Изменить стиль страницы

Представитель Совэкспортфильма, который жил в Дании уже несколько лет, говорил нам, что датчане совершенно дикие люди, почему-то называя их "мохнатыми".

Мы ехали среди деревьев парка, расположенного вдоль берега моря. Было начало мая, а дни наступили очень жаркие. Хотелось сбросить с себя одежду и нырнуть в это темно-синее Балтийское море, и плыть, плыть, плыть, смывая с себя серый московский апрель. Едущая перед нами машина резко затормозила.

— Ну что еще, — недовольно поморщился представитель Совэкспортфильма. — Ах, они уточек увидели!.. Уточек пропускают!

И действительно, из-под колес машины не спеша, враскачку вышло утиное семейство.

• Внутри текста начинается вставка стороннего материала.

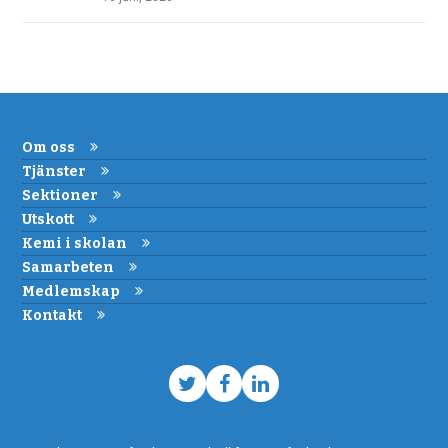
Om oss
Tjänster
Sektioner
Utskott
Kemi i skolan
Samarbeten
Medlemskap
Kontakt
Twitter
Facebook
LinkedIn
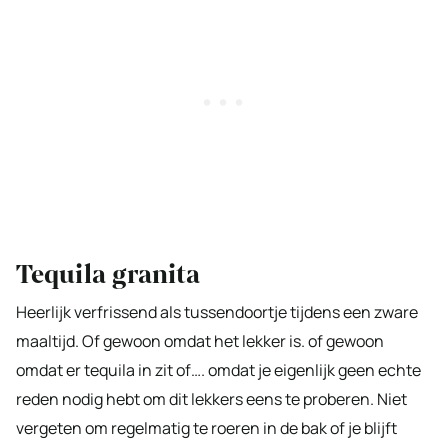
Tequila granita
Heerlijk verfrissend als tussendoortje tijdens een zware
maaltijd. Of gewoon omdat het lekker is. of gewoon
omdat er tequila in zit of…. omdat je eigenlijk geen echte
reden nodig hebt om dit lekkers eens te proberen. Niet
vergeten om regelmatig te roeren in de bak of je blijft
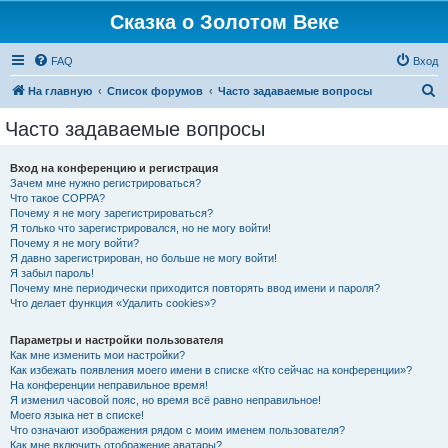
Сказка о Золотом Веке
FAQ
Вход
П
На главную
Список форумов
Часто задаваемые вопросы
о
Часто задаваемые вопросы
и
с
Вход на конференцию и регистрация
Зачем мне нужно регистрироваться?
к
Что такое COPPA?
Почему я не могу зарегистрироваться?
Я только что зарегистрировался, но не могу войти!
Почему я не могу войти?
Я давно зарегистрирован, но больше не могу войти!
Я забыл пароль!
Почему мне периодически приходится повторять ввод имени и пароля?
Что делает функция «Удалить cookies»?
Параметры и настройки пользователя
Как мне изменить мои настройки?
Как избежать появления моего имени в списке «Кто сейчас на конференции»?
На конференции неправильное время!
Я изменил часовой пояс, но время всё равно неправильное!
Моего языка нет в списке!
Что означают изображения рядом с моим именем пользователя?
Как мне включить отображение аватары?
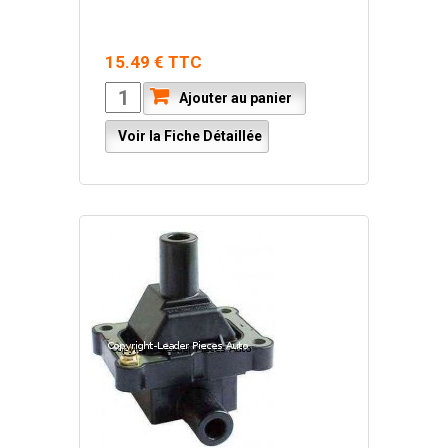
15.49 € TTC
Ajouter au panier
Voir la Fiche Détaillée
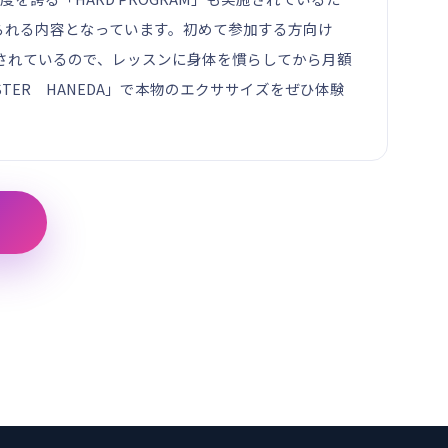
られる内容となっています。初めて参加する方向け
ども用意されているので、レッスンに身体を慣らしてから月額
TER HANEDA」で本物のエクササイズをぜひ体験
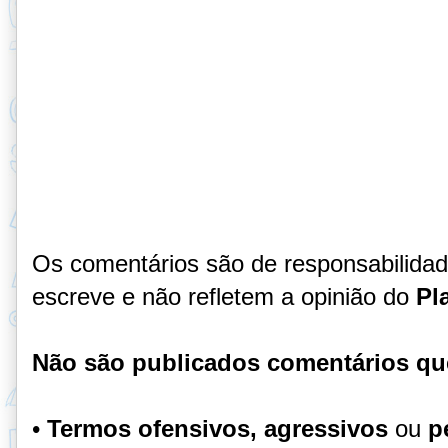
Os comentários são de responsabilida
escreve e não refletem a opinião do
Pl
Não são publicados comentários qu
•
Termos ofensivos, agressivos
ou
p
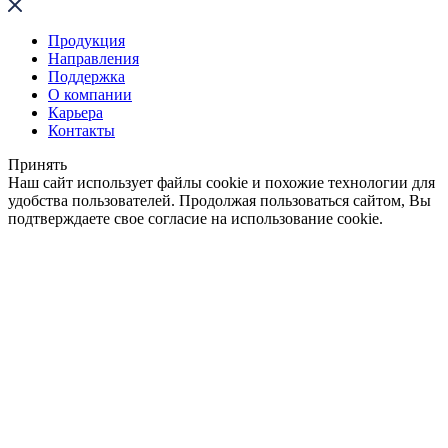
Продукция
Направления
Поддержка
О компании
Карьера
Контакты
Принять
Наш сайт использует файлы cookie и похожие технологии для
удобства пользователей. Продолжая пользоваться сайтом, Вы
подтверждаете свое согласие на использование cookie.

— Ну конечно, они никогда не спешат, эти датчане!.. Представляете, здесь уже несколько лет стоят очень теплые зимы. Владельцы меховых магазинов разоряются и продают шубы по дешевке. Одна служащая советского посольства как раз решила купить себе шубу. Ей продавщица говорит: "За полцены отдаем". А наша служащая пришла без денег, она в тот день ходила приценивалась. На следующий день идет с деньгами, а продавщица бежит ей навстречу, руками машет и кричит радостно, что еще дешевле продадут, чем вчера собирались!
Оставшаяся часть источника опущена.